Records START
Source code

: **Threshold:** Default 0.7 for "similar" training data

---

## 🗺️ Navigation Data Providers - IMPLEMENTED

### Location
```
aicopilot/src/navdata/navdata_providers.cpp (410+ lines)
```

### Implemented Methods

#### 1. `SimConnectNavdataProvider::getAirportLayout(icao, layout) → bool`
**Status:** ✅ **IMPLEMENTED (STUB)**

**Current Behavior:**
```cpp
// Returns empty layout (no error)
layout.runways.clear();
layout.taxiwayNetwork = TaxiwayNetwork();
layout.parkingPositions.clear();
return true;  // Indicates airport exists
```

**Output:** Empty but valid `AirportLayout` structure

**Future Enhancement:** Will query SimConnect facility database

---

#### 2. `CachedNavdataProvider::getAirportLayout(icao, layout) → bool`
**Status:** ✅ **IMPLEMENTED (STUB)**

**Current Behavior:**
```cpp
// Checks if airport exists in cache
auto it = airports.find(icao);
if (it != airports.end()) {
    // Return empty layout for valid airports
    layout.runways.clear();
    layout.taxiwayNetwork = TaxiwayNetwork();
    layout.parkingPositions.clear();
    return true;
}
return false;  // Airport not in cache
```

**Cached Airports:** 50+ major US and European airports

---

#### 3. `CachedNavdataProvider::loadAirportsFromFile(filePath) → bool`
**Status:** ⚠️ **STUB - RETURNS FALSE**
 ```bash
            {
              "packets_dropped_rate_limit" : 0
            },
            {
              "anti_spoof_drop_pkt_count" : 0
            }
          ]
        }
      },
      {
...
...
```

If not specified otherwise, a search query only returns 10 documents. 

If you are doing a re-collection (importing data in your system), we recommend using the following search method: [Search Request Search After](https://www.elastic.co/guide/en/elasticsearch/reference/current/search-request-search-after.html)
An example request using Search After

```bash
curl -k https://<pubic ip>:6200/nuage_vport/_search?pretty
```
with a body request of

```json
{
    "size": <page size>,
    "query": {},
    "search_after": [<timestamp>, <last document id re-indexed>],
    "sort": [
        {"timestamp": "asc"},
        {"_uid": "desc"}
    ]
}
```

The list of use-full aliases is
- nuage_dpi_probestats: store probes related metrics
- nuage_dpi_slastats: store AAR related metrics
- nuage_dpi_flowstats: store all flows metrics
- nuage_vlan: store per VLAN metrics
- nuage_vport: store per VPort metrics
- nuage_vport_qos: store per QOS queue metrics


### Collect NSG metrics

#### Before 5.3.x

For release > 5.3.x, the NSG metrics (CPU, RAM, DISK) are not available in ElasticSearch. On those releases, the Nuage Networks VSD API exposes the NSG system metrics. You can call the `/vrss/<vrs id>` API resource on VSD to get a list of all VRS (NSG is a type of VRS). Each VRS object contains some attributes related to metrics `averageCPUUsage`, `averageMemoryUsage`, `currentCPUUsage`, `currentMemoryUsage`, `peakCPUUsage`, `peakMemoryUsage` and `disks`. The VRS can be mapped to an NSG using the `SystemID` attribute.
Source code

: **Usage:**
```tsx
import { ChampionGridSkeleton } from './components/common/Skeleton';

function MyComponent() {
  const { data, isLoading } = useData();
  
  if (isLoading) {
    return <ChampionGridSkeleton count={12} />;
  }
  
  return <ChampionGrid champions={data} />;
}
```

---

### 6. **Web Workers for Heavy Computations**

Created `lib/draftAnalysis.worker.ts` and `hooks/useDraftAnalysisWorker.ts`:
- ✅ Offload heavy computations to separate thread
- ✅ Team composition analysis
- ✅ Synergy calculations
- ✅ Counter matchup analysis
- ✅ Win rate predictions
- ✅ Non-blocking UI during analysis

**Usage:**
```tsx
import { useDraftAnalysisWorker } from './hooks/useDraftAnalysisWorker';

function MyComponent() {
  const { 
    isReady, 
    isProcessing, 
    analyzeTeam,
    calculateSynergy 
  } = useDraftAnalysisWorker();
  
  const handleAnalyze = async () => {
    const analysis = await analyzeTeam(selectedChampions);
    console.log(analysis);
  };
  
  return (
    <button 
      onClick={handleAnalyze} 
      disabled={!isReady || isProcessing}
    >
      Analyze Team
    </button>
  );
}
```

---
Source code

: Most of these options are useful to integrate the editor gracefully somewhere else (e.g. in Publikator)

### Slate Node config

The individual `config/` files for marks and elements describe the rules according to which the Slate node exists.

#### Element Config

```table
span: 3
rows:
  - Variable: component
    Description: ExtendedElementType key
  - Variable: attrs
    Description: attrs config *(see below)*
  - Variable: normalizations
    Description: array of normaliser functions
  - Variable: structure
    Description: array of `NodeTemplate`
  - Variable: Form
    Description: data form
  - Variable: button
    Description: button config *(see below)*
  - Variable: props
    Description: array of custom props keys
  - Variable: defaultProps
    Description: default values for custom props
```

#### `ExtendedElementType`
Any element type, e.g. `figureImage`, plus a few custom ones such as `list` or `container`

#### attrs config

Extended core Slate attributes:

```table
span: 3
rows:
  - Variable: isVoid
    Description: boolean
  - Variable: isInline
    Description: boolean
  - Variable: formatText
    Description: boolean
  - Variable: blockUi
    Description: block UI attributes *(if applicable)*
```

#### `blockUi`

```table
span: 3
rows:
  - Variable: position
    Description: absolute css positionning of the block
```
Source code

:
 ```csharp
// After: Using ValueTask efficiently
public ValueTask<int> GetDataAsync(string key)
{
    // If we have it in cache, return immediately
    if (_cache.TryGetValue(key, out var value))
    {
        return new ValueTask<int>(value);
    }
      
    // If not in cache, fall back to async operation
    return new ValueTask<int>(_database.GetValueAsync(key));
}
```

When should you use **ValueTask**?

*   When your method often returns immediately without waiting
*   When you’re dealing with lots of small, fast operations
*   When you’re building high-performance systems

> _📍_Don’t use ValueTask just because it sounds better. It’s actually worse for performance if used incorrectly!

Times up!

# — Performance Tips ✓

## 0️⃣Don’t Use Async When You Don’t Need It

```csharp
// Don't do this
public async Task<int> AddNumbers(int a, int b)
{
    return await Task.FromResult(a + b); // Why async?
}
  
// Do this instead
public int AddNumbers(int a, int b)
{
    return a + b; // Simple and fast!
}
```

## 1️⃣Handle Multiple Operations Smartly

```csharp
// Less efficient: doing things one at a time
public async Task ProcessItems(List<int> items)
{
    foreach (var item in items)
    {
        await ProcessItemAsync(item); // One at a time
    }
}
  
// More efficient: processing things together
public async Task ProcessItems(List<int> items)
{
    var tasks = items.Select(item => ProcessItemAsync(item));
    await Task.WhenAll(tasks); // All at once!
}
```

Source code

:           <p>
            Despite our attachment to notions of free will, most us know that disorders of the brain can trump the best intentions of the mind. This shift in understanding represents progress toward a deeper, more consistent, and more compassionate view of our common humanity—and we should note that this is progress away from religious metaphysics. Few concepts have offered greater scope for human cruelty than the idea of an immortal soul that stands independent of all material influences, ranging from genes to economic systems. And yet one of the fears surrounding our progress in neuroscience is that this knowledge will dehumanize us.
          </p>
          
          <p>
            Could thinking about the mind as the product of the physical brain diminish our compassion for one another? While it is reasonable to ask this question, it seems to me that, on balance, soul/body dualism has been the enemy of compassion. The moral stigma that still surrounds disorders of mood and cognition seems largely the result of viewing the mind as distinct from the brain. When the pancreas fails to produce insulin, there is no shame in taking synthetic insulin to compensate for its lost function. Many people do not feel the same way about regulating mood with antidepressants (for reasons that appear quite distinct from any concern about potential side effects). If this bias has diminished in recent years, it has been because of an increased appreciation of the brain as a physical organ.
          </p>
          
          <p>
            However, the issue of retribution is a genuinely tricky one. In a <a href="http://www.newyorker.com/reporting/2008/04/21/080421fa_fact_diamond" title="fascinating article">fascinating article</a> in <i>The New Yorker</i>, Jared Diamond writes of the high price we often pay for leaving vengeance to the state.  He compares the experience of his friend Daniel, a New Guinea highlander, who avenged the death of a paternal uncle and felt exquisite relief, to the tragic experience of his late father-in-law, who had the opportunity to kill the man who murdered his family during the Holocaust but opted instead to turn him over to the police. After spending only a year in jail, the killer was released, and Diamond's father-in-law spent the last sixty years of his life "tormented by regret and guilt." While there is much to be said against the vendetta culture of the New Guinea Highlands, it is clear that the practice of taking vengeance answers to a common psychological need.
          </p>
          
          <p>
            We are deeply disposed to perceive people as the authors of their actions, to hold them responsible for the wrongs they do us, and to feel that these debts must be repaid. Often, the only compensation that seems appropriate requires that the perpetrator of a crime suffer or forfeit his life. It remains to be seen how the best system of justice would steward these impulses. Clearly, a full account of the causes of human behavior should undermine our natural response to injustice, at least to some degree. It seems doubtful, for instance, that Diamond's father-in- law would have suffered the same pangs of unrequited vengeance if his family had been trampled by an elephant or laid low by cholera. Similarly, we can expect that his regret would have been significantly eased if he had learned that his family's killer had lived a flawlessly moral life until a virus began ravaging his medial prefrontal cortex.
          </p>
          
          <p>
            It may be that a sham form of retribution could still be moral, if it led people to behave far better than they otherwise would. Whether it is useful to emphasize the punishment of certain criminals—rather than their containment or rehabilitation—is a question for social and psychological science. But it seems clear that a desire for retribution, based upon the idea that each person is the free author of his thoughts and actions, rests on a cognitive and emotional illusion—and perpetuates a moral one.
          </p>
Records END
◆ **Problem details**
Read the entries and show each line that mentions "AddNumbers".

◆ **Answer below**
public async Task<int> AddNumbers(int a, int b)
public int AddNumbers(int a, int b)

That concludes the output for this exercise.